_Consigne_. Réécrivez plus brièvement le paragraphe de l'extrait du texte qui commence par « Une partie importante du rapport », en conservant ses faits principaux.

Il n’existe pas en France d’encyclopédie culturelle démocratique de référence, qui permette, sur n’importe quel sujet ou enjeu culturel, de disposer d’une information accessible (lisible, hiérarchisée, attrayante) qui puisse être comme une porte d’entrée à une information plus précise délivrée ailleurs (seul wikipedia –avec un problème de fiabilité- semble aujourd’hui assurer ce rôle auprès du grand public). Voilà, c'est une bonne idée : à l'Etat de dire le vrai du faux, définissons un savoir officiel et patenté, excellente idée (j'aime ce moment qui arrive toujours où les ultralibéraux chantres de la libre entreprise en vient à implorer l'Etat de venir à son secours). Mlle Longuet ne sait sans doute pas que bien des articles de Wikipedia sont meilleurs que ceux des encyclopédies traditionnelles et payantes...

Une partie importante du rapport est consacrée à la place du mécénat dans la démocratisation culturelle : quand on sait à quel point la grande majorité des sommes du mécénat, défiscalisées, partent en direction des grandes institutions parisiennes et elles seules, ça paraît une blague. Mais la finalité du rapport, avec les dernières propositions bien mises en évidence (quand on finit un rapport, il est bien naturel qu'on ait déjà oublié le début), est bien celle-là : demander de nouvelles réductions d'impôt pour des actions de mécénat vaguement labellisées "Culture pour chacun".
L'idée géniale de Mademoiselle est de coller dans la main des populations éloignées à la culture (par quel biais ?) des cartes culture et des chèques culture, apparemment sur le modèle des tickets restaurants, mais sans aucune prévision sérieuse de financement, sans réflexion sur la manière dont elles s'intègrent dans les offres culturelles des institutions culturelles. L'idée géniale, c'est que ce type de support (je ne sais pourquoi, elle enfonce systématiquement le chèque au profit de la carte...) doit contribuer à diffuser et populariser ces outils auprès des populations éloignées de la culture afin de les banaliser, et de banaliser, en même temps « l’idée » de culture (non, en effet, personne n'avait pensé jusqu'alors que les populations défavorisées n'avaient besoin que de ça pour franchir la porte d'un musée ou d'un opéra (qui, à votre avis, offrira des chèques cadeaux à qui ?) - quelques-uns ont par contre parfois pensé que le problème des populations défavorisées et privées de l'accès à la culture, c'était avant tout qu'elles étaient défavorisées et que, comme dit Wozzeck, "Si j'étais un Monsieur avec une montre et une anglaise et un monocle, et si je savais parler comme il faut, alors là, oui, je serais bien vertueux").

_Lignes extraites_.
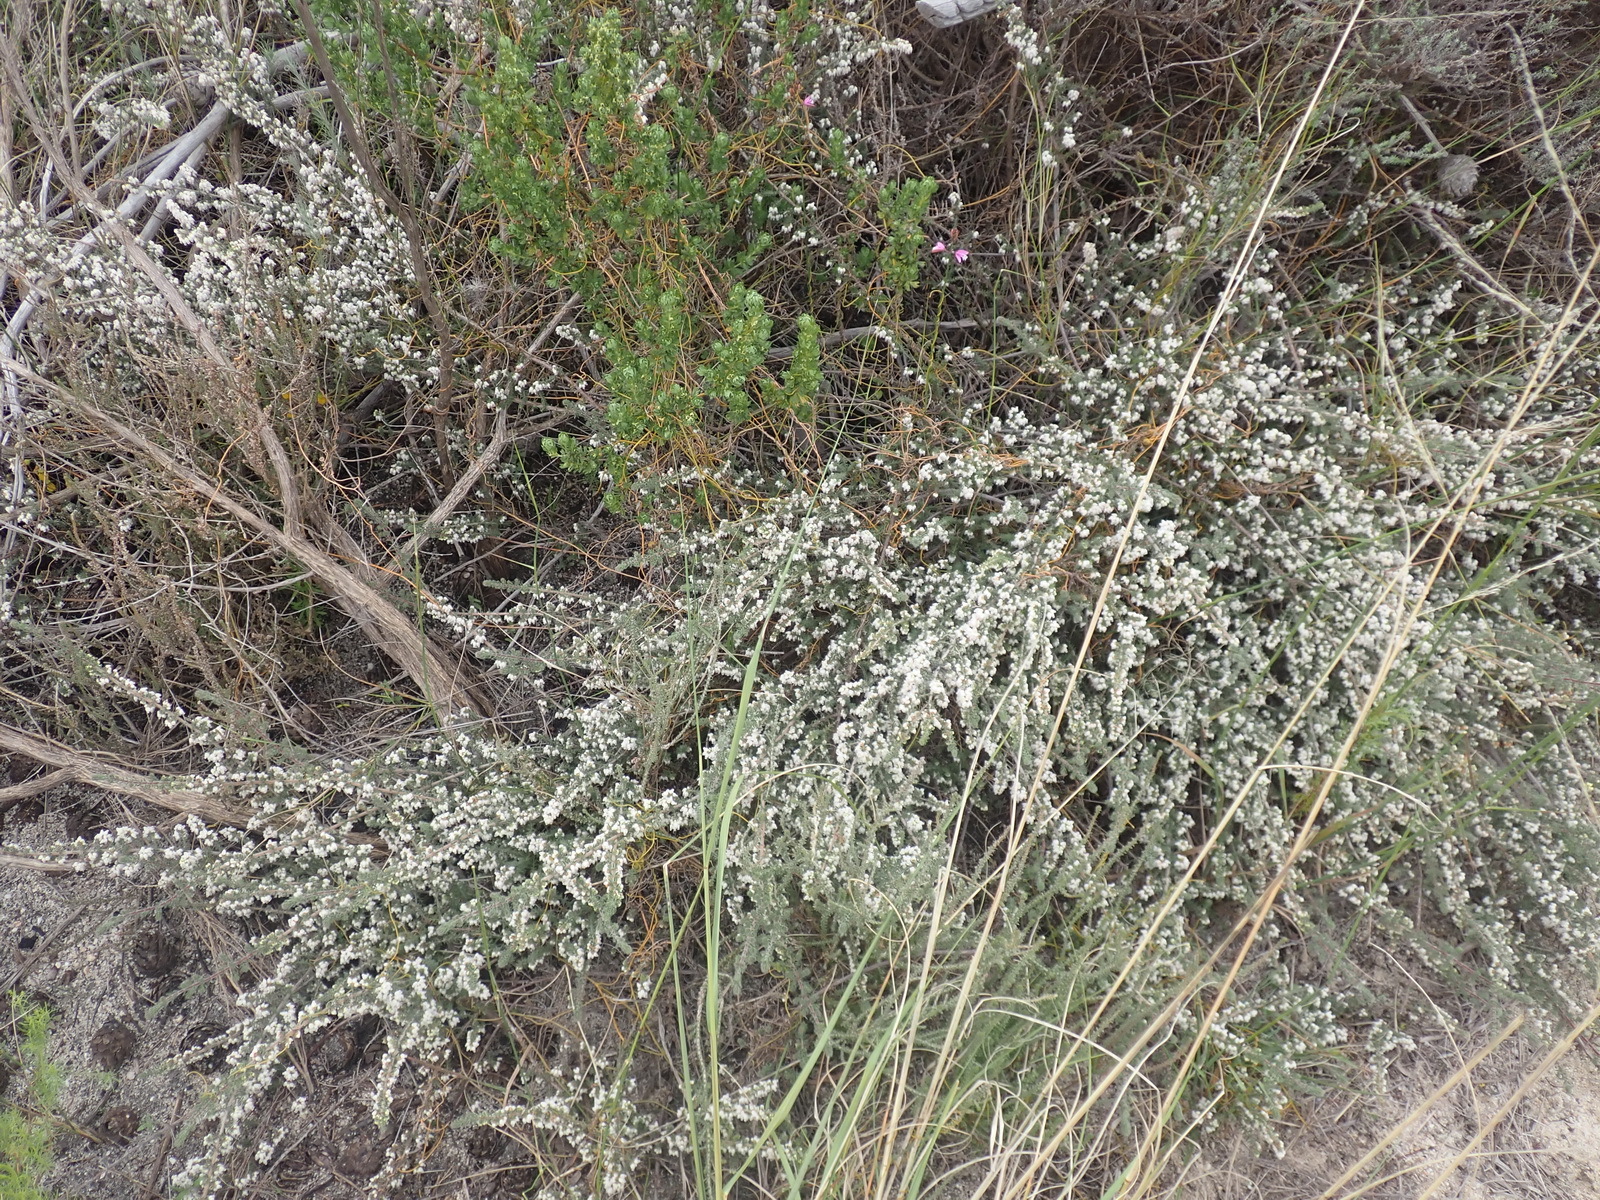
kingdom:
* * *
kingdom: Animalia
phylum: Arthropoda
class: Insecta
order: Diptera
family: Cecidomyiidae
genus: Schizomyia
---
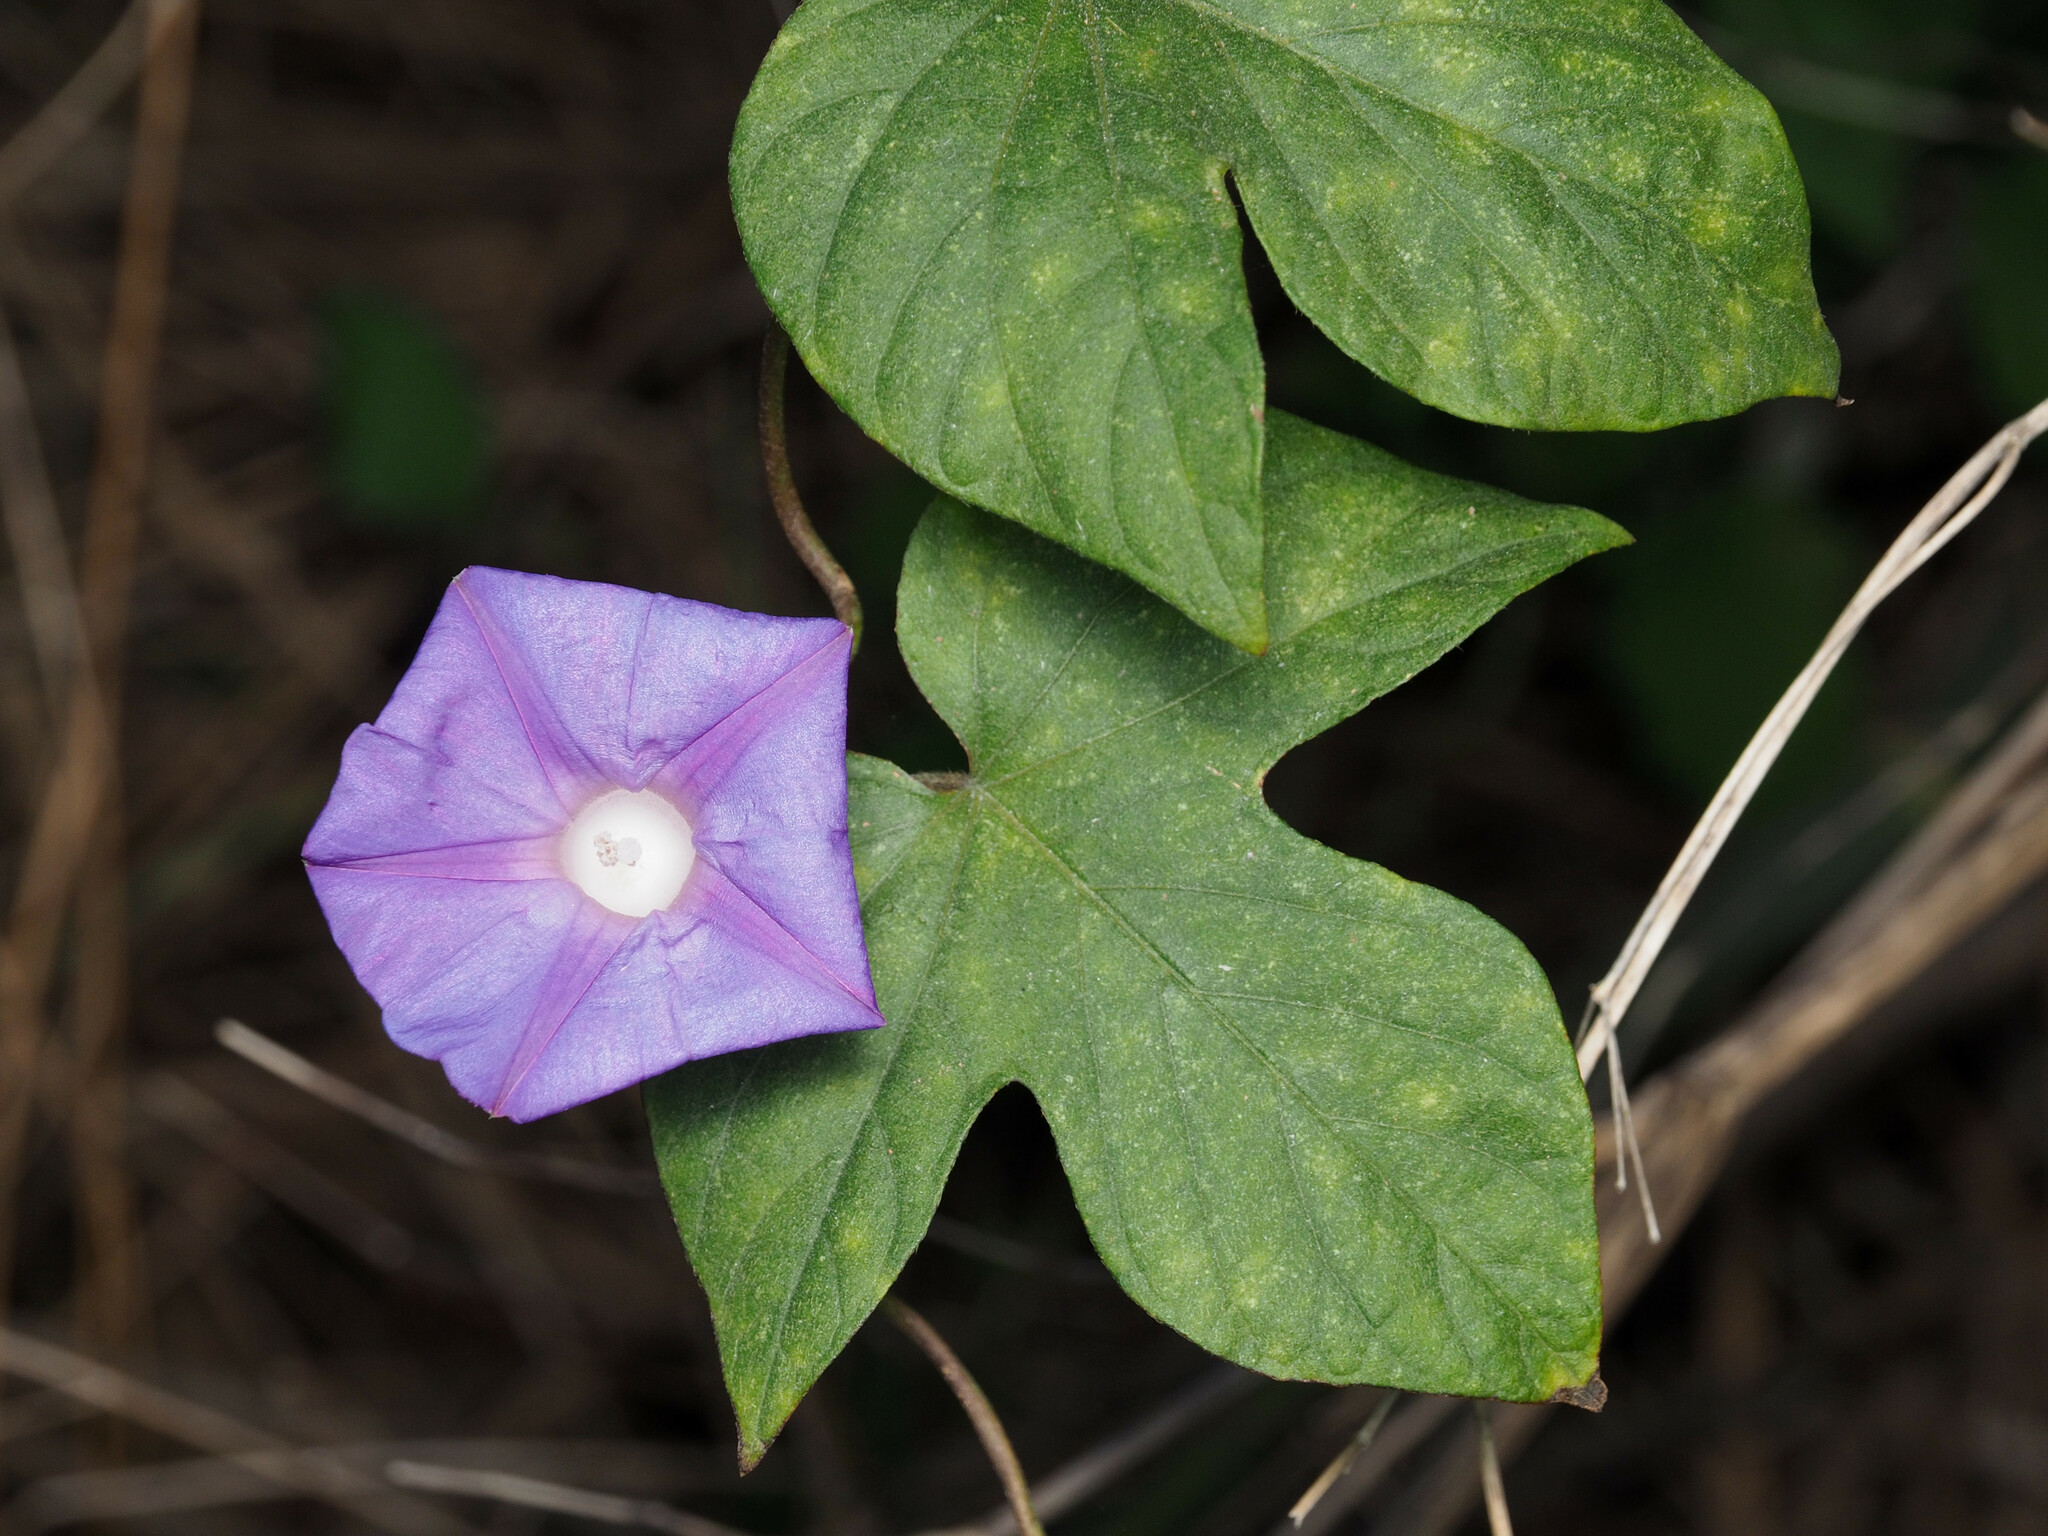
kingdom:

_Réponse complète_. Une large part du rapport traite du mécénat dans la démocratisation culturelle. L'auteur juge cela risible, puisque la grande majorité des sommes défiscalisées du mécénat va aux seules grandes institutions parisiennes. Les dernières propositions, bien mises en évidence, révèlent le vrai but du rapport : obtenir de nouvelles réductions d'impôt pour des actions de mécénat vaguement labellisées « Culture pour chacun ».